"There is no mystery in a looking glass, until someone looks into it.
- Harold Goddard, The Meaning Of Shakespeare. .
There have been more than 50 films, either for cinema or television, of Shakespeare's most staged play, from Lawrence Olivier's 1948 Oscar-winning almost film-noir version to the parody of Kaurismaki's Hamlet Goes Business (1987). The latest is Michael Almereyda's Hamlet (2000), a contemporary realisation in a familiar New York whose visual style owes more to the fast cutting of MTV than the solidity of the stage. Unlike the satirical butchering of Kaurismaki's version (whose work uses not a single line of the original text), to which Hamlet (2000) owes much of its corporate setting, Almereyda presents a pared down and unadulterated adaptation.

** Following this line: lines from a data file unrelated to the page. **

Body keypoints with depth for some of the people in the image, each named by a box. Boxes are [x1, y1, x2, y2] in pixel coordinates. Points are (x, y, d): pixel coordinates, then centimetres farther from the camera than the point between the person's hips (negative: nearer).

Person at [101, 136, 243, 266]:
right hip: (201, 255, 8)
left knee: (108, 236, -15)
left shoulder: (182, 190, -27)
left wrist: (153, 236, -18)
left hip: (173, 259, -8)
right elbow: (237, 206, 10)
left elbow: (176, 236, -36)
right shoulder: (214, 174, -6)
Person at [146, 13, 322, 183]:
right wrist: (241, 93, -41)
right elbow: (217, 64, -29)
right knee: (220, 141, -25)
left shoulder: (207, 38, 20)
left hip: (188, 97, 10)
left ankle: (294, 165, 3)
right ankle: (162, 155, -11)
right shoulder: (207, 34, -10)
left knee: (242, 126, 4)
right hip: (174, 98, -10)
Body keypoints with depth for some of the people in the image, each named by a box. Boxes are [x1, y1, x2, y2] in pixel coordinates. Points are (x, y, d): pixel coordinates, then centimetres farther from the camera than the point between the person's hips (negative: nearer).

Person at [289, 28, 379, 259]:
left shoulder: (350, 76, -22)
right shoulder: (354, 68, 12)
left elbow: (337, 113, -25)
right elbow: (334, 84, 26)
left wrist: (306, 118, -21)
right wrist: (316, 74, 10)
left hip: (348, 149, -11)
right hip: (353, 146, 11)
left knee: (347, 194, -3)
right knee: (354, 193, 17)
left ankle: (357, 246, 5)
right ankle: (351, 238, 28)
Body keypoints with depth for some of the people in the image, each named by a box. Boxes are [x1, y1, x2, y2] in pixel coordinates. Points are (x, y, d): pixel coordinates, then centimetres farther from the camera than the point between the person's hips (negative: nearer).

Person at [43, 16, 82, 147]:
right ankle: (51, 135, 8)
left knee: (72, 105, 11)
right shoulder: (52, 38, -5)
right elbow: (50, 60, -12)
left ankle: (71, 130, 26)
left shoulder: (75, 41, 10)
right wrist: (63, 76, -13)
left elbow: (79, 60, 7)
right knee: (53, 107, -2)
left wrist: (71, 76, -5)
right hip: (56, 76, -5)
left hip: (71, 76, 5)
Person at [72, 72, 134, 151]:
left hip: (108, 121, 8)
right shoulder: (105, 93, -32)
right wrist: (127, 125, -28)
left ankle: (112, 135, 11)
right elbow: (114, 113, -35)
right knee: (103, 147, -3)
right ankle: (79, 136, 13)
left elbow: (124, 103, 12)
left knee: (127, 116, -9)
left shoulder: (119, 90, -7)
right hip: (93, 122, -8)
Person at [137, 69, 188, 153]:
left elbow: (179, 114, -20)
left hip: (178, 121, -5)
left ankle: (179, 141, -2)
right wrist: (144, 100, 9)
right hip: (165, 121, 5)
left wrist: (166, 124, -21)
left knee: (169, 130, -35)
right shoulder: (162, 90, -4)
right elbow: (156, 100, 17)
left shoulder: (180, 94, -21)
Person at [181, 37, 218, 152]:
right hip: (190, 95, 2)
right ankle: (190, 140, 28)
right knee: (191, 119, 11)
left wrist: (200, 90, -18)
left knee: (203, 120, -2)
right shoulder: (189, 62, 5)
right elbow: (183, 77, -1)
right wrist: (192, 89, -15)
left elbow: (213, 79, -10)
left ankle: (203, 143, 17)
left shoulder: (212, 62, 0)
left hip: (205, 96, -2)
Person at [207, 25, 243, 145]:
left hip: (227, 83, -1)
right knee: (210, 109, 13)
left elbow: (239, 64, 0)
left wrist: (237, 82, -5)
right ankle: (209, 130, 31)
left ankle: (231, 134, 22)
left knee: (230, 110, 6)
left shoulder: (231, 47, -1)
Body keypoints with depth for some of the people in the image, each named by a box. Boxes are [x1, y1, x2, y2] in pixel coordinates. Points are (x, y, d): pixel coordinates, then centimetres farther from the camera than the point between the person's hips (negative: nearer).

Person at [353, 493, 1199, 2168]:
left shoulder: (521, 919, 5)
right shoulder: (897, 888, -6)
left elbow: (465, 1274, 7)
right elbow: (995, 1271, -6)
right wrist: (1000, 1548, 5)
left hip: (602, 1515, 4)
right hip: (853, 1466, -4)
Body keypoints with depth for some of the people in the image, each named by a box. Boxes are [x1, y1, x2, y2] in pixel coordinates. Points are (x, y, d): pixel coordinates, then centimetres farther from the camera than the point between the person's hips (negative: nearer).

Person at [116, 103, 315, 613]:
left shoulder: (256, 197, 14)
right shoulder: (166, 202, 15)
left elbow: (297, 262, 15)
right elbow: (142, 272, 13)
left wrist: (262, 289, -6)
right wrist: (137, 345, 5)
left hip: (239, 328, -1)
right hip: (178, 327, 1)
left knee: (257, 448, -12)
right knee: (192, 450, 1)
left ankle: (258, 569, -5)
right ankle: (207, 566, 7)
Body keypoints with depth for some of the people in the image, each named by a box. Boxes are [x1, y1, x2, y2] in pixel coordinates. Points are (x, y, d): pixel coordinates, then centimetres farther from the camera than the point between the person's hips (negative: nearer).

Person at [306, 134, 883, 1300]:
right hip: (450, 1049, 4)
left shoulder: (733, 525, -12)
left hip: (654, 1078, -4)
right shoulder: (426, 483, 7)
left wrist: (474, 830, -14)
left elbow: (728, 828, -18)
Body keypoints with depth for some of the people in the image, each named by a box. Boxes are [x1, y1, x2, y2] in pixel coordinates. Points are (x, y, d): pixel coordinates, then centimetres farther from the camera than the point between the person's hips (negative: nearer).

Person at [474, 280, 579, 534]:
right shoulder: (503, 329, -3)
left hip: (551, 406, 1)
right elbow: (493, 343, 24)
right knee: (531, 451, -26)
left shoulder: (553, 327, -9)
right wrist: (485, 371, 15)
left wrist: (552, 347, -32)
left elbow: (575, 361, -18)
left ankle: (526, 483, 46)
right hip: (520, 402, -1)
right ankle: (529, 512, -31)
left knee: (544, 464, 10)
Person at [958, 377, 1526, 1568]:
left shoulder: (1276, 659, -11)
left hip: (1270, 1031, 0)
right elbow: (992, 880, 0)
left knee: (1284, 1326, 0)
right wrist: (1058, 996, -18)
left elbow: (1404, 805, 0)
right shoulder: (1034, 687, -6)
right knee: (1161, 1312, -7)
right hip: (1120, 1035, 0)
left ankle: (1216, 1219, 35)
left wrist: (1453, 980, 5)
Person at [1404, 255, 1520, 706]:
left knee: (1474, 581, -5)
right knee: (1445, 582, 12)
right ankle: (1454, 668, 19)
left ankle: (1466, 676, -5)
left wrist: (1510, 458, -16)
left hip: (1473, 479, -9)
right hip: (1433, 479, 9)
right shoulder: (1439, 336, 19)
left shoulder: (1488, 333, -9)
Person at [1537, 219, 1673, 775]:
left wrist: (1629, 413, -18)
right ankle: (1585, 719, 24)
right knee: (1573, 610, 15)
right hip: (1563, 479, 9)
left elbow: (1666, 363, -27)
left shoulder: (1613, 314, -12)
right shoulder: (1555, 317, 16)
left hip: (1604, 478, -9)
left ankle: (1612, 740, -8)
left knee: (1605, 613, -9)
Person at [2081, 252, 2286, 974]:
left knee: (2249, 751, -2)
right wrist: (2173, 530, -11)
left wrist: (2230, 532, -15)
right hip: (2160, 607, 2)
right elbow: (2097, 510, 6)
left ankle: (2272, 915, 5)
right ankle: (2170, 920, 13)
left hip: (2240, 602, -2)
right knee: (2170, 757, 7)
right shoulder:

Of course, in order to produce the 1 hour 15 running time, even shorter than Zefferelli's action-hero Hamlet (1990), which suffered as Vogue had it, not cutting but "axplay", much is removed. However, although shorter than Zefferelli's effort, the inclusion of the text's political aspect (in Fortinbras ) and the first scene (although reordered), excised from the 1990 film, leads to a far more effective, rounded and realised version. This is not to say that cutting has no effect on the nature of the piece. The loss of the scenes in which Hamlet's "madness" is constructed results in a change of emphasis in for the "Excellent well, you are a fishmonger" dialogue , which loses much of its effectiveness, Hamlet's behaviour seeming randomly erratic rather than calculated. .
Another noticeable cut is the removal of the players in preference to a more economical and filmic device (in keeping with the fascination with multimedia within the film, to which I will refer later), Hamlet's creation of the short art film - "The Mousetrap". The film achieves the same effect whilst reducing the required cast and running time and creating a pleasing translation of the "play within a play" device (often used in Shakespeare) to the "film within a film".